Why is the load voltage greater than the supply voltage in an AC circuit?

Question

I was playing with electronics and testing the equation:

$$X = \frac{1}{2\pi f C}$$

where \$X\$ is the resistance of the capacitor, \$f\$ is the frequency, \$C\$ is the capacitance.

The supply is just a 220V/10V transformer without a rectifier, so it produces an AC current. Frequency is 50-60 Hz.

I calculated \$X\$ from the equation and it is equal to 2.8 K .

I wanted to test my calculations so I measured the AC voltage on both \$R\$ and \$C\$, and I would expect that the ratio between voltages will indicate the ratio between resistances as.

I noticed something strange, which is the sum of the voltage across \$R\$ and the voltage across \$C\$ is really greater than the supply voltage: \$V_C + V_R = 14.5\$ volts !! And when I measure the total voltage across \$R\$ and \$C\$ together it is 10.5 V.

Also, the ratio between voltages does not indicates the ratio between resistances.

I made this experiment with different resistors and caps but I got the same issue.

Why is the sum of voltages is greater than the voltage of the supply? Am I missing something?

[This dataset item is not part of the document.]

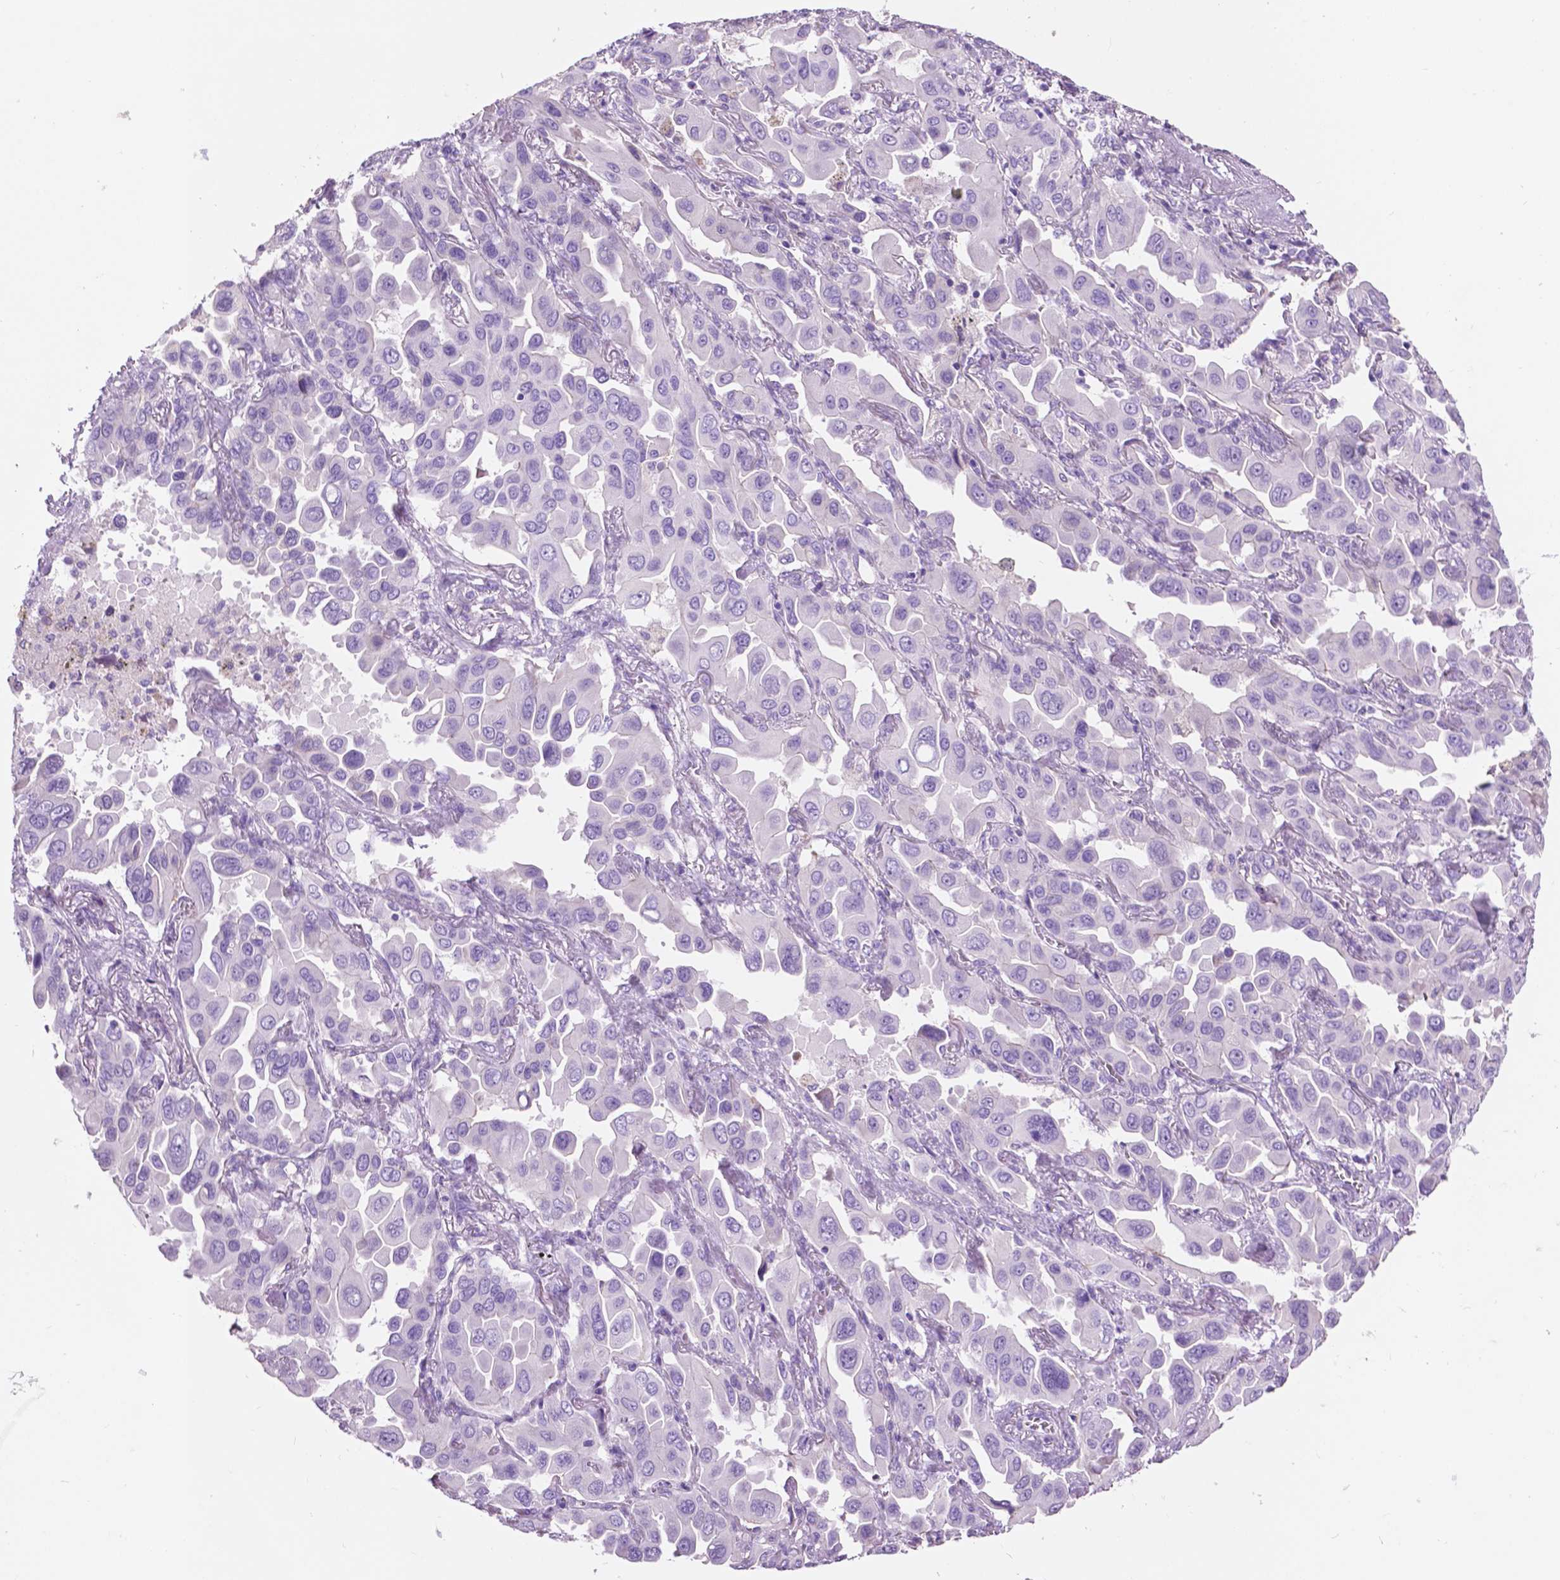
{"staining": {"intensity": "negative", "quantity": "none", "location": "none"}, "tissue": "lung cancer", "cell_type": "Tumor cells", "image_type": "cancer", "snomed": [{"axis": "morphology", "description": "Adenocarcinoma, NOS"}, {"axis": "topography", "description": "Lung"}], "caption": "Lung cancer was stained to show a protein in brown. There is no significant positivity in tumor cells. (Brightfield microscopy of DAB (3,3'-diaminobenzidine) immunohistochemistry (IHC) at high magnification).", "gene": "CLDN17", "patient": {"sex": "male", "age": 64}}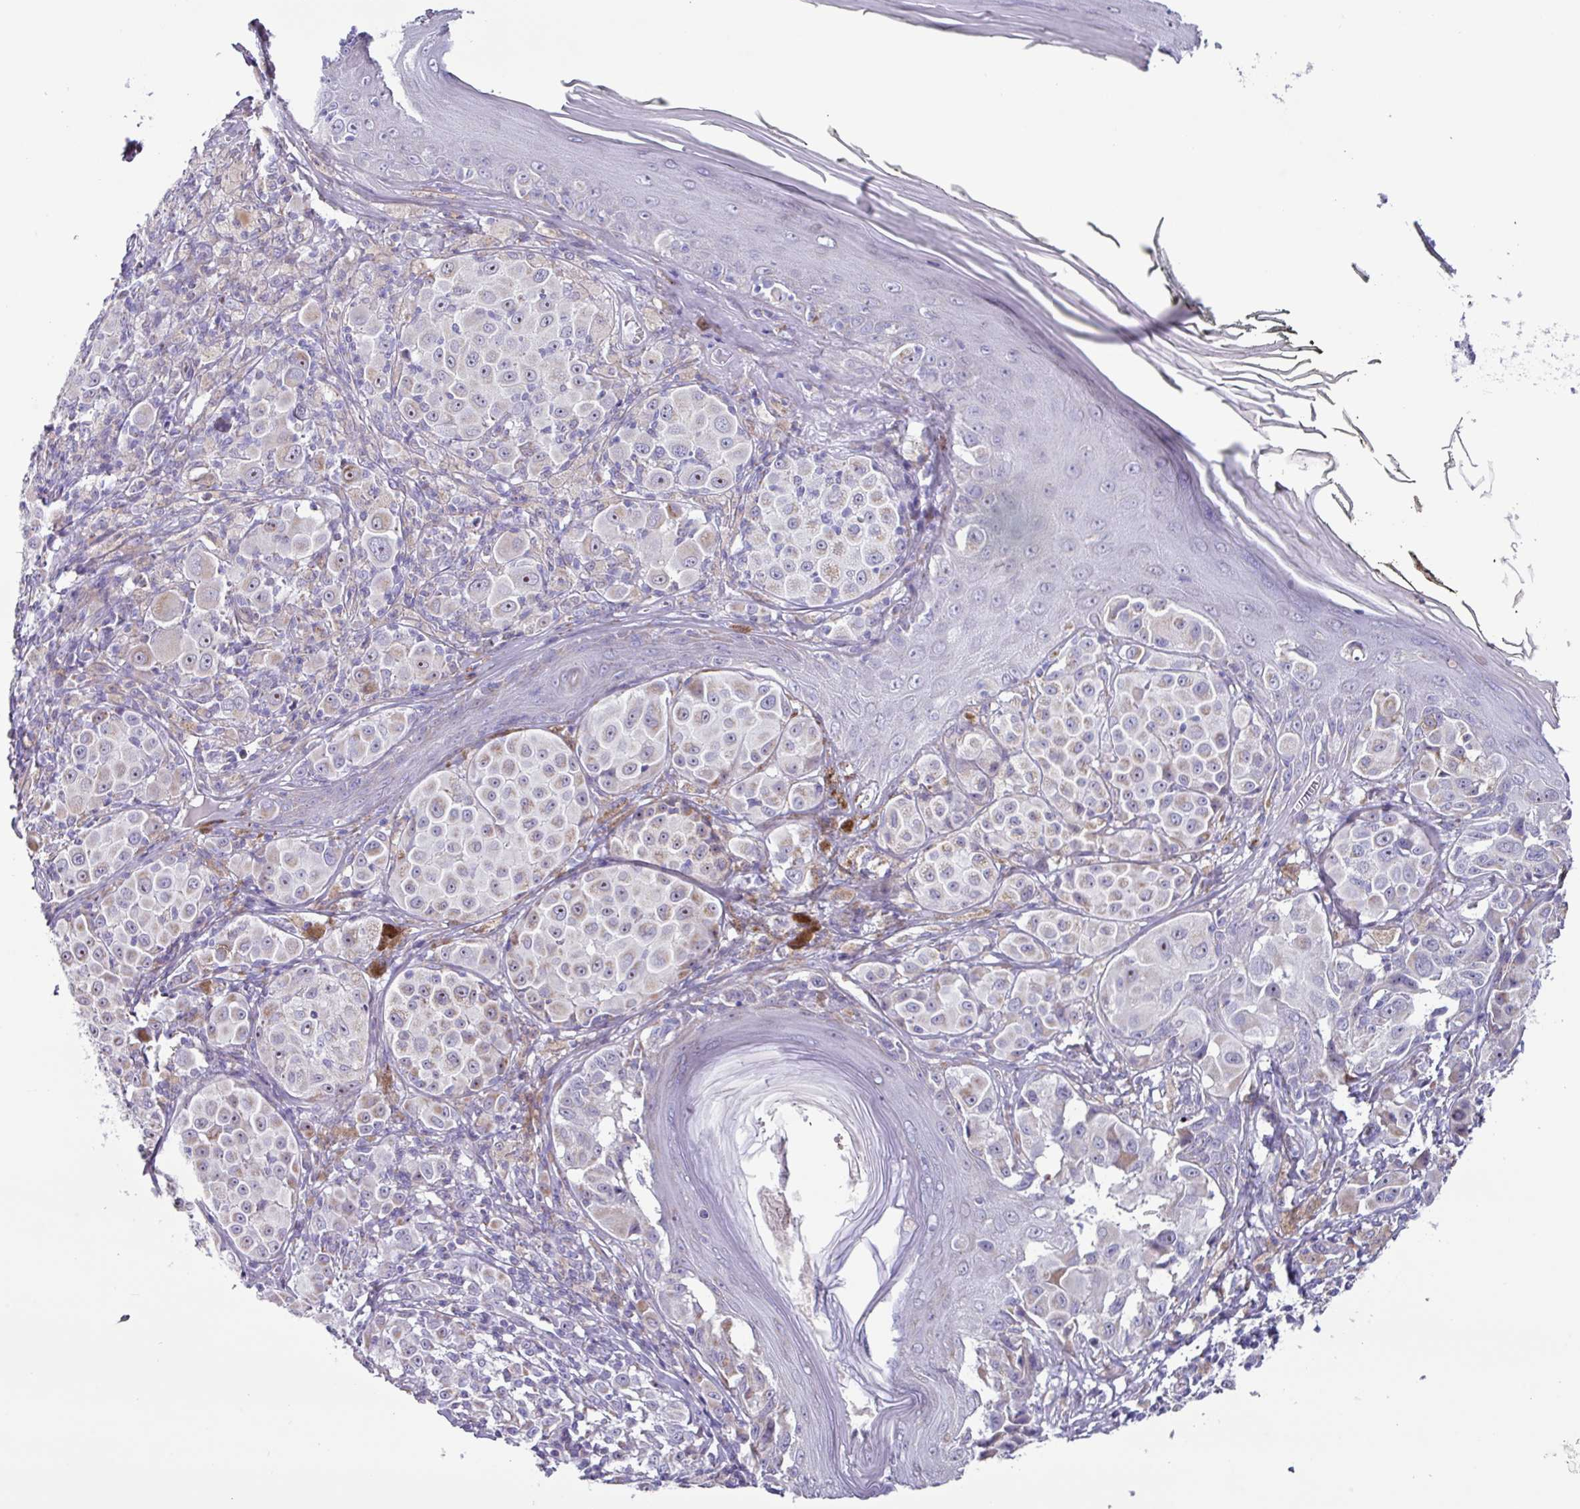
{"staining": {"intensity": "negative", "quantity": "none", "location": "none"}, "tissue": "melanoma", "cell_type": "Tumor cells", "image_type": "cancer", "snomed": [{"axis": "morphology", "description": "Malignant melanoma, NOS"}, {"axis": "topography", "description": "Skin"}], "caption": "This histopathology image is of malignant melanoma stained with IHC to label a protein in brown with the nuclei are counter-stained blue. There is no staining in tumor cells. (Brightfield microscopy of DAB immunohistochemistry at high magnification).", "gene": "MT-ND4", "patient": {"sex": "female", "age": 43}}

^{simulate this circuit – Schematic created using CircuitLab}

Answer 1

The resistor and capacitor voltages are out of phase. Their peak values don't happen at the same time. You can see this in the CircuitLab simulation:

Your equation for the reactance of the capacitor ignores the phase. To include it, you need to use complex numbers:

$$X_C = \frac 1 {j 2 \pi f C}$$

where \$j = \sqrt {-1}\$. For a 1 microfarad capacitor at 55 Hz, this gives:

$$X_C = \frac 1 {j 2 \pi (55\ \mathrm{Hz} \cdot 1\ \mathrm {\mu F})} = -j2.89\ \mathrm{k\Omega}$$

To find the voltage across the capacitor, use your complex reactance in the voltage divider equation:

$$V_C = V_{in} \frac {X_C} {X_C + R} = 10.5\angle 0^\circ\ \mathrm {V} \frac {-j2.89\ \mathrm{k\Omega}}{-j2.89\ \mathrm{k\Omega} + 10\ \mathrm{k\Omega}} = 2.92\angle 74^\circ\ \mathrm V$$

The resistor voltage is the difference between the input voltage and the capacitor voltage:

$$V_R = V_{in} - V_C = 10.5\angle 0^\circ\ \mathrm {V} - 2.92\angle 74^\circ\ \mathrm V = 10.09\angle 16^\circ\ \mathrm V$$

So the peak resistor voltage is about 10 volts, the peak capacitor voltage is about 2.9 volts, and the phase difference between the two voltages is exactly 90 degrees.

The reason for the phase difference is that the capacitor voltage is always 90 degrees out of phase with its current, while the resistor voltage is always in phase with its current. Since the two components share the same current, their voltages must be 90 degrees out of phase with each other.